- _Page excerpt_:
Since my boys are forever online, I have been researching online safety tips.
February 11th is Safer Internet Day. Originally started in Europe in 2004, Safer Internet Day (SID) is a campaign to help create a safer and better internet.
By celebrating the positive power of the internet, the Safer Internet Day slogan of “Together for a better internet” encourages everyone to join the movement, to participate, and to make the most of the internet’s potential to bring people together.
Back In The Day
It amazes me how different a world I grew up in than the world my boy are in today. Internet wasn’t a “thing” when I was little. We were SO excited when we got our first home computer, a Commodore 64. I played my Barbie game with gusto every moment I could.
Now, our kids couldn’t do their homework without access to the internet. Whether it is for typing up their work (I remember when I had to first use a word processor for a school paper), or researching the facts (my boys don’t know what the Dewey decimal system is), everything has been morphed by technology!
I am grateful to have had the opportunity to ask Theresa Desuyo, Digital Family Expert at Qustodio, a few questions about online safety and how we, as parents, can go about making sure our kids are safe.

- _Provided data_:
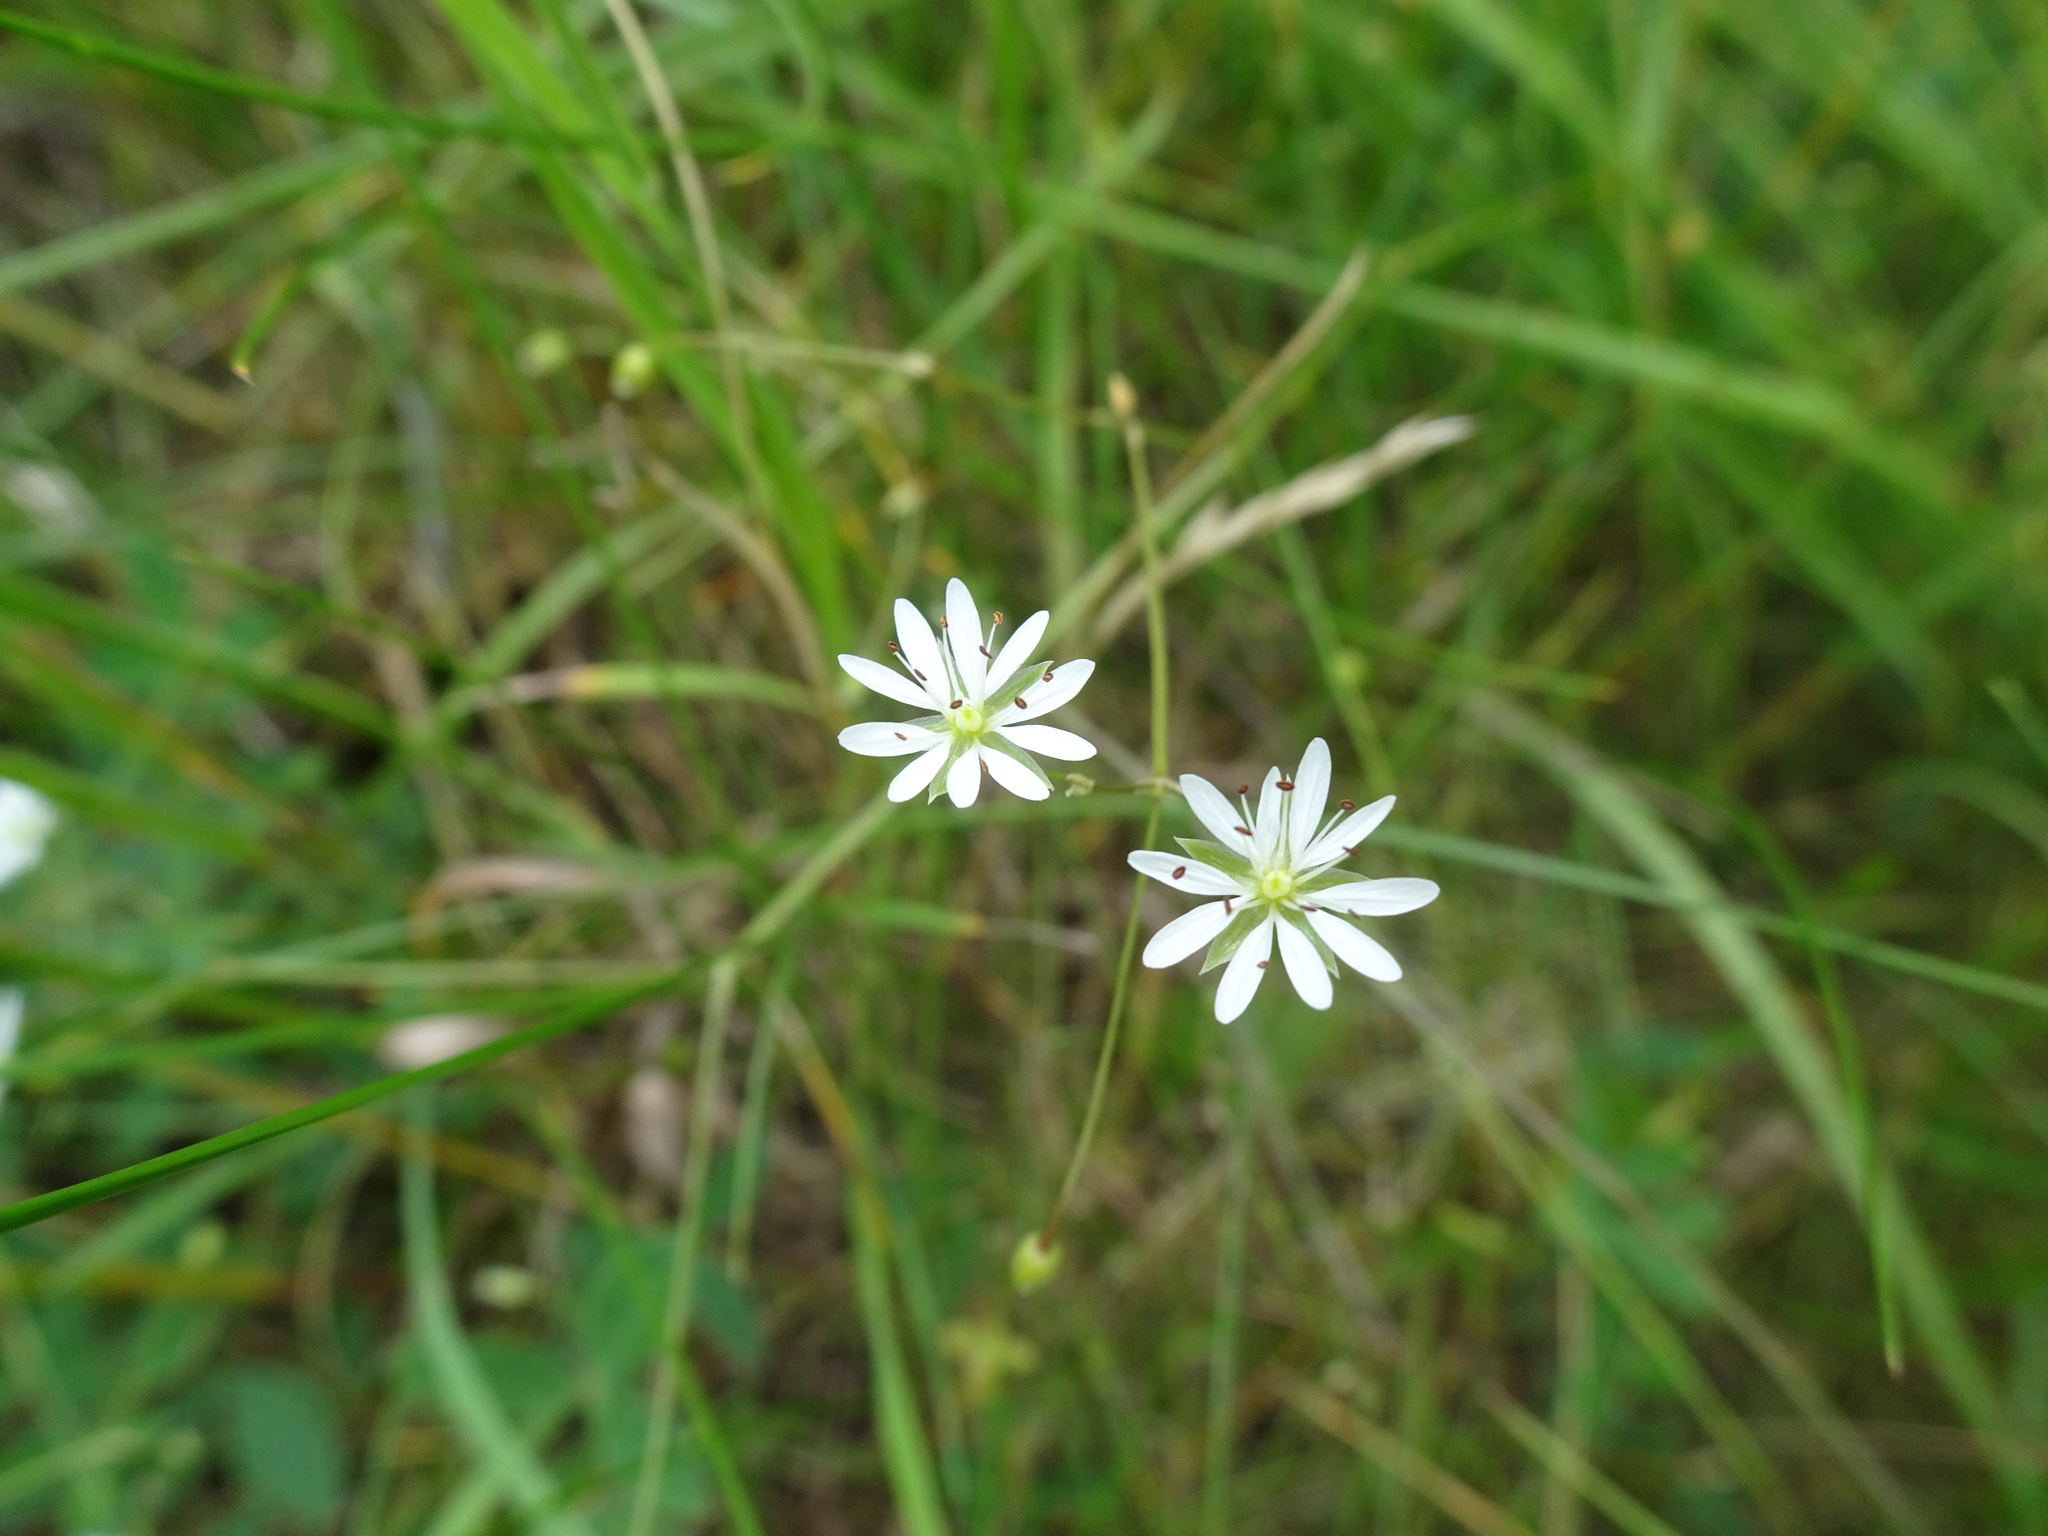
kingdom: Plantae
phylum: Tracheophyta
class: Magnoliopsida
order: Caryophyllales
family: Caryophyllaceae
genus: Stellaria
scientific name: Stellaria graminea
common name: Grass-like starwort
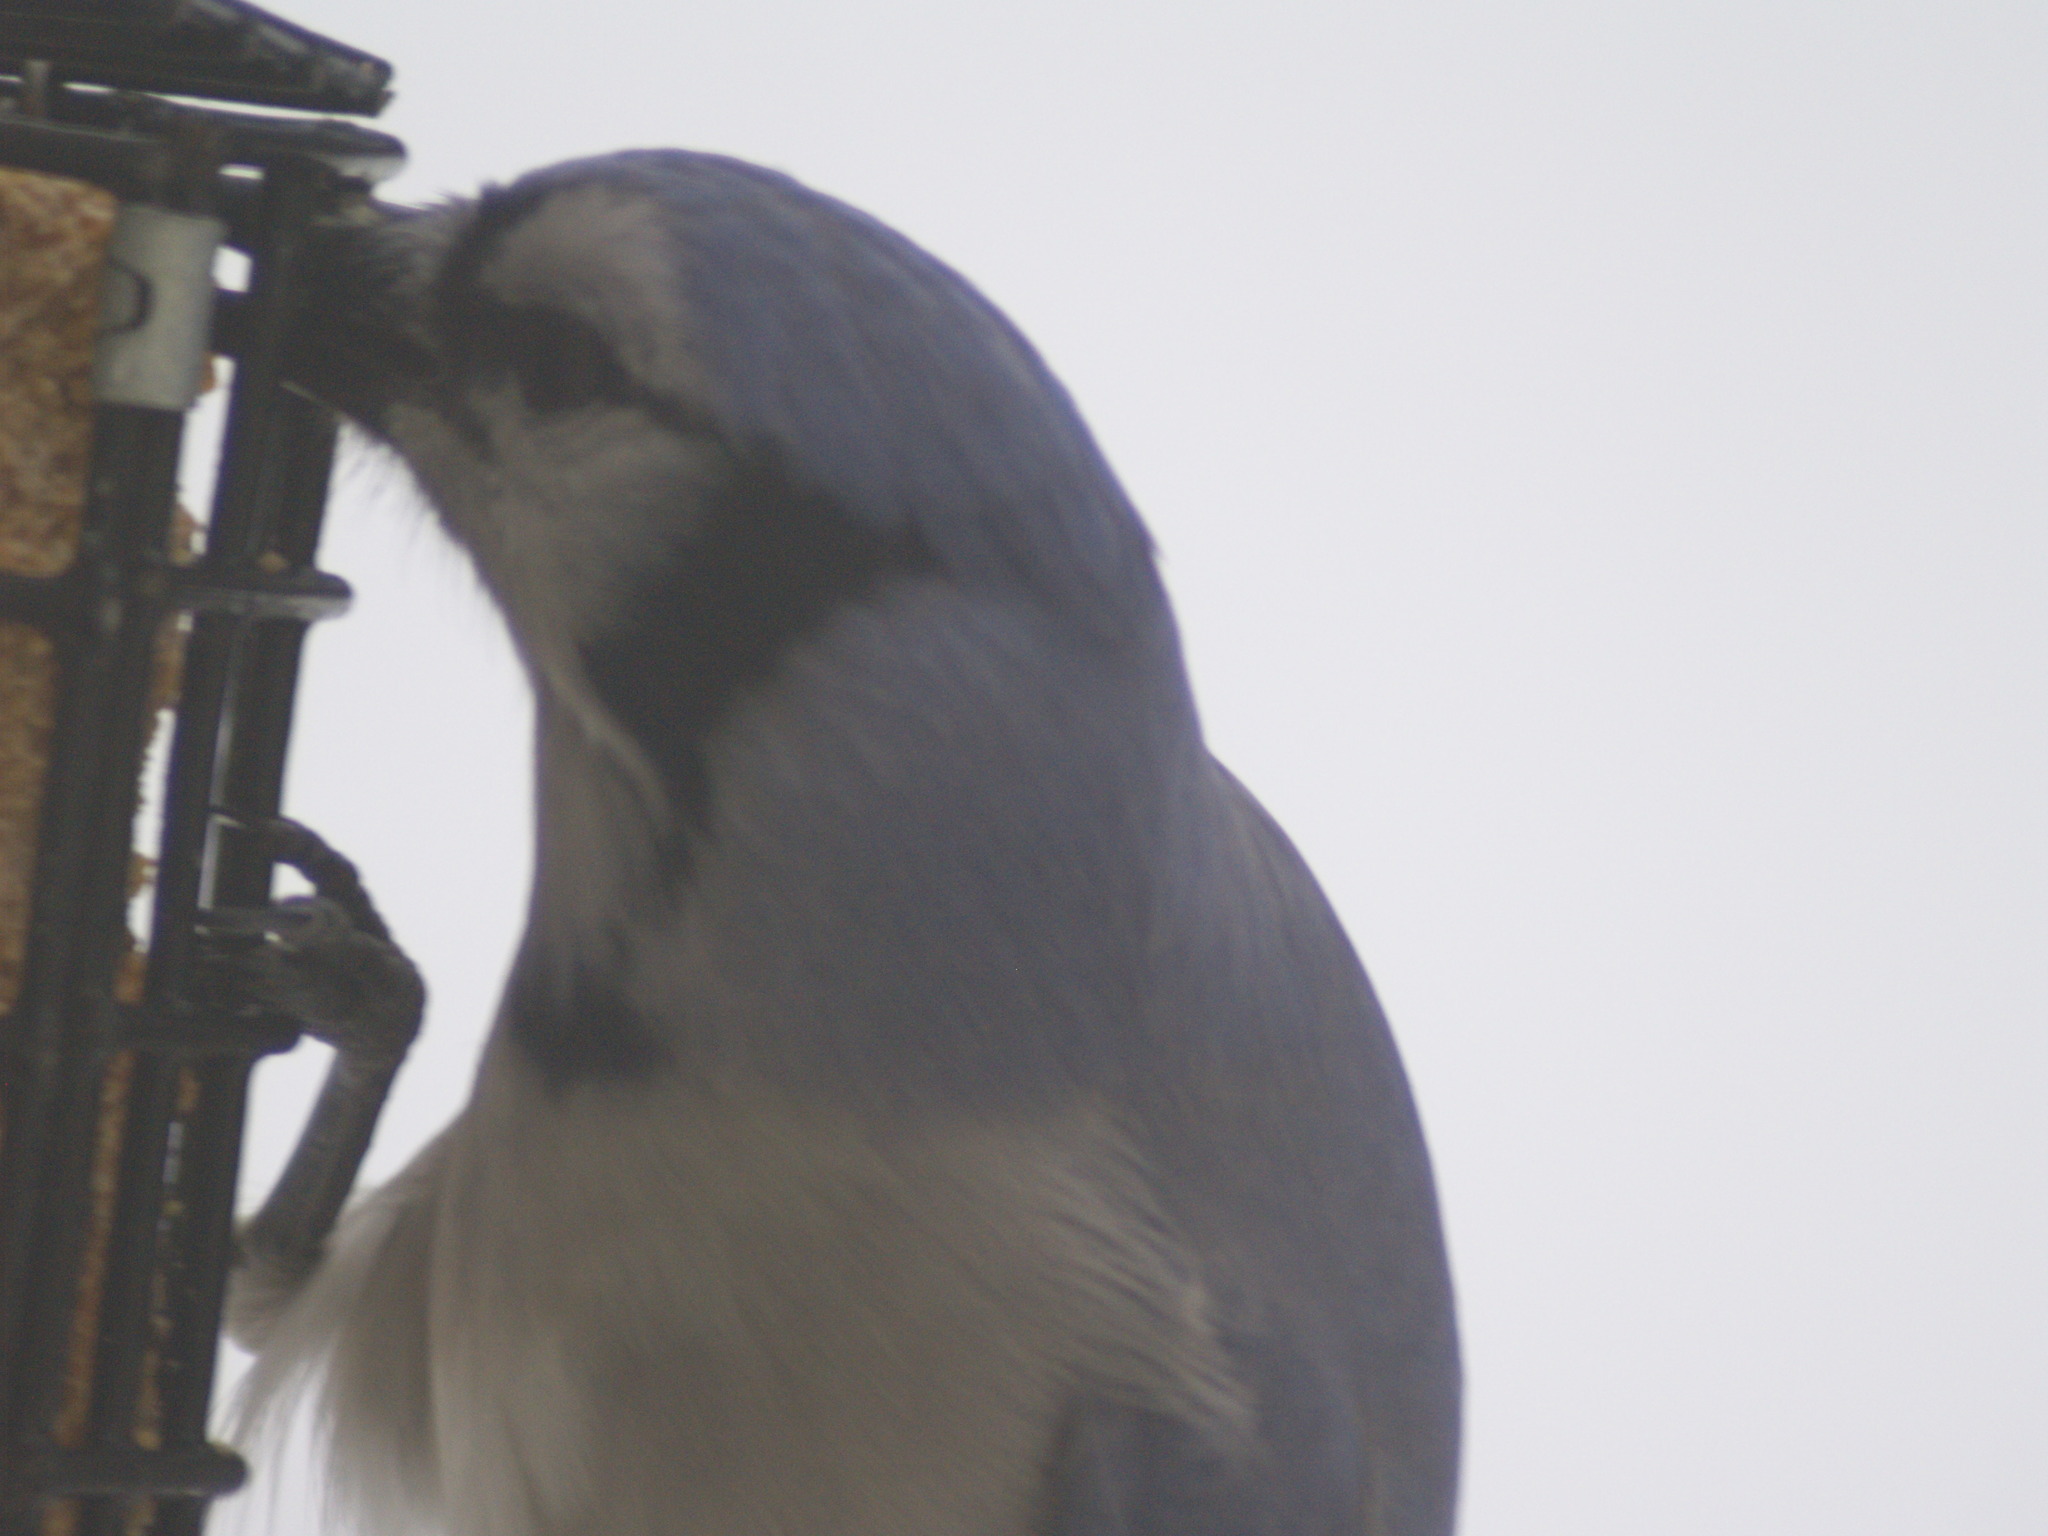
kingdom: Animalia
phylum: Chordata
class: Aves
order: Passeriformes
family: Corvidae
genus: Cyanocitta
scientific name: Cyanocitta cristata
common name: Blue jay
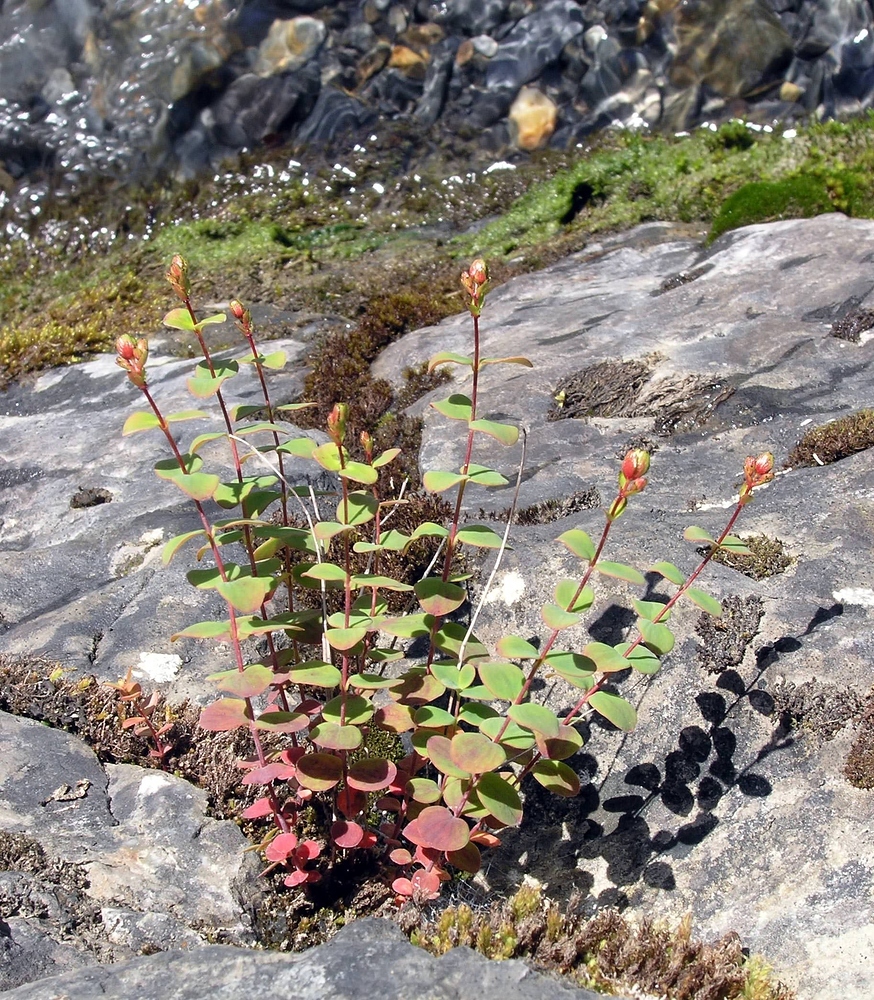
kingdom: Plantae
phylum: Tracheophyta
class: Magnoliopsida
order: Malpighiales
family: Hypericaceae
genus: Hypericum
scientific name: Hypericum nummularium
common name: Round-leaved st john's-wort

- _Stated task 1_: Quote the Safer Internet Day post word for word, everything from "Back In The" down to "kids are safe.".
- _Stated task 2_: Show each line of the records that contains the word "scientific", matching case exactly.
The Safer Internet Day post and the records come from unrelated sources.

- _Full solution 1_:
Back In The Day
It amazes me how different a world I grew up in than the world my boy are in today. Internet wasn’t a “thing” when I was little. We were SO excited when we got our first home computer, a Commodore 64. I played my Barbie game with gusto every moment I could.
Now, our kids couldn’t do their homework without access to the internet. Whether it is for typing up their work (I remember when I had to first use a word processor for a school paper), or researching the facts (my boys don’t know what the Dewey decimal system is), everything has been morphed by technology!
I am grateful to have had the opportunity to ask Theresa Desuyo, Digital Family Expert at Qustodio, a few questions about online safety and how we, as parents, can go about making sure our kids are safe.

- _Full solution 2_:
scientific name: Stellaria graminea
scientific name: Cyanocitta cristata
scientific name: Hypericum nummularium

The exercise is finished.